Lesetext →
****************

Mögliche Beteiligung an Cum-Ex
»So bitter die Verluste aus dem Desaster der HSH Nordbank waren«, sagte Schleswig-Holsteins Finanzministerin Monika Heinold (Grüne), »so erfreulich ist das Ergebnis aus dem Verkauf des Schiffsportfolios.« Die gewählte Strategie, sich Zeit für die Abwicklung zu nehmen, sei genau richtig gewesen. »Die Portfoliomanagement hat großartige Arbeit geleistet.«
Heinold galt im schwarz-grünen Kabinett von Daniel Günther und Robert Habeck als entschiedene Befürworterin der umstrittenen Privatisierung der HSH Nordbank. In Hamburg spielte der heutige Bürgermeister und damalige Finanzsenator Peter Tschentscher im rot-grünen Senat von Olaf Scholz eine entscheidende Rolle. Ein Parlamentarischer Untersuchungsausschuss brachte wenig Licht in das düstere Kapitel. Mittlerweile steht die HSH Nordbank auch im Verdacht, an kriminellen Cum-Ex-Geschäften beteiligt gewesen zu sein.
Dressel spricht von »Größenwahn«
Das Fazit von SPD-Senator Dressel: Der »finanzpolitische Größenwahn« sei Hamburg und Schleswig-Holstein teuer zu stehen gekommen. Andere Landesbanken haben die Turbulenzen nach der Finanzkrise 2007/2008 besser überstanden. So gelten die baden-württembergische LBBW und die BayernLB wieder als erfolgreiche Akteure auf den Finanzmärkten im In- und Ausland.
Die Landesbank für Bremen, Niedersachsen und Sachsen-Anhalt war wohl neben der HSH Nordbank am tiefsten im Sumpf aus Managementfehlern, teuren Rettungsversuchen und dem klassischen Geschäftsmodell der öffentlichen Kreditinstitute versunken. Die NordLB meldete allerdings für 2022 wieder einen Verlust und streitet sich mit den Sparkassen. Die hatten eine Milliarde Euro zur Rettung der NordLB beigetragen, sehen diese aber zumindest in Teilen als Konkurrentin an und wollen keine weiteren Verluste mittragen.

****************

Extrahierte Einträge →

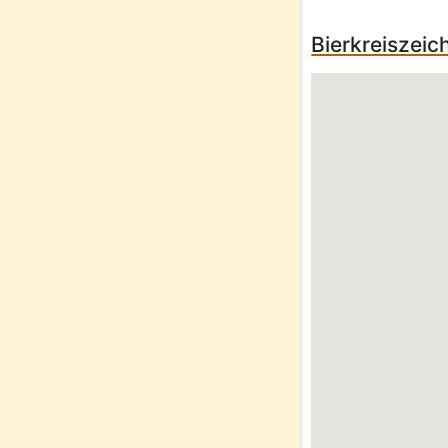
Bierkreiszeic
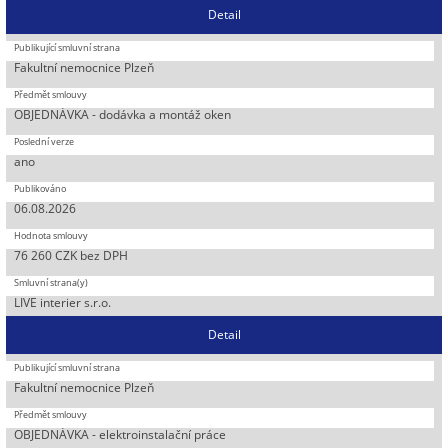
Detail
Fakultní nemocnice Plzeň
OBJEDNÁVKA - dodávka a montáž oken
ano
06.08.2026
76 260 CZK bez DPH
LIVE interier s.r.o.
Detail
Fakultní nemocnice Plzeň
OBJEDNÁVKA - elektroinstalační práce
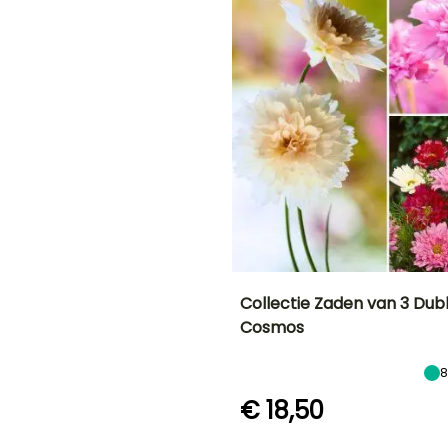
G
E
N!
Collectie Zaden van 3 Dub
Cosmos
en
Uiteindelijke
Bloeitijd
planthoogte
Juli tot Oktober
80 cm
€ 18,50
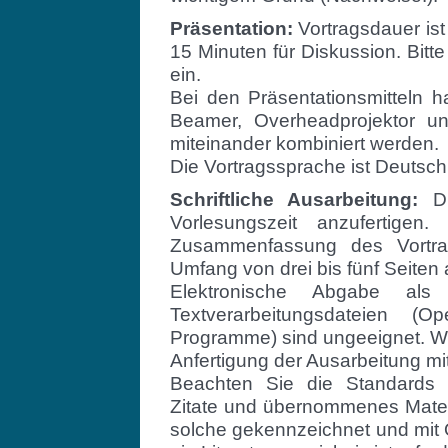
Präsentation:
Vortragsdauer ist
15 Minuten für Diskussion. Bitt
ein.
Bei den Präsentationsmitteln 
Beamer, Overheadprojektor u
miteinander kombiniert werden.
Die Vortragssprache ist Deutsch
Schriftliche Ausarbeitung:
Di
Vorlesungszeit anzufertigen
Zusammenfassung des Vortra
Umfang von drei bis fünf Seite
Elektronische Abgabe als 
Textverarbeitungsdateien (O
Programme) sind ungeeignet. Wi
Anfertigung der Ausarbeitung mi
Beachten Sie die Standards w
Zitate und übernommenes Materi
solche gekennzeichnet und mit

****************

Aufgabe → Welche beiden Landesbanken gelten laut dem Lesetext wieder als erfolgreiche Akteure auf den Finanzmärkten im In- und Ausland?

Lösung → Die baden-württembergische LBBW und die BayernLB.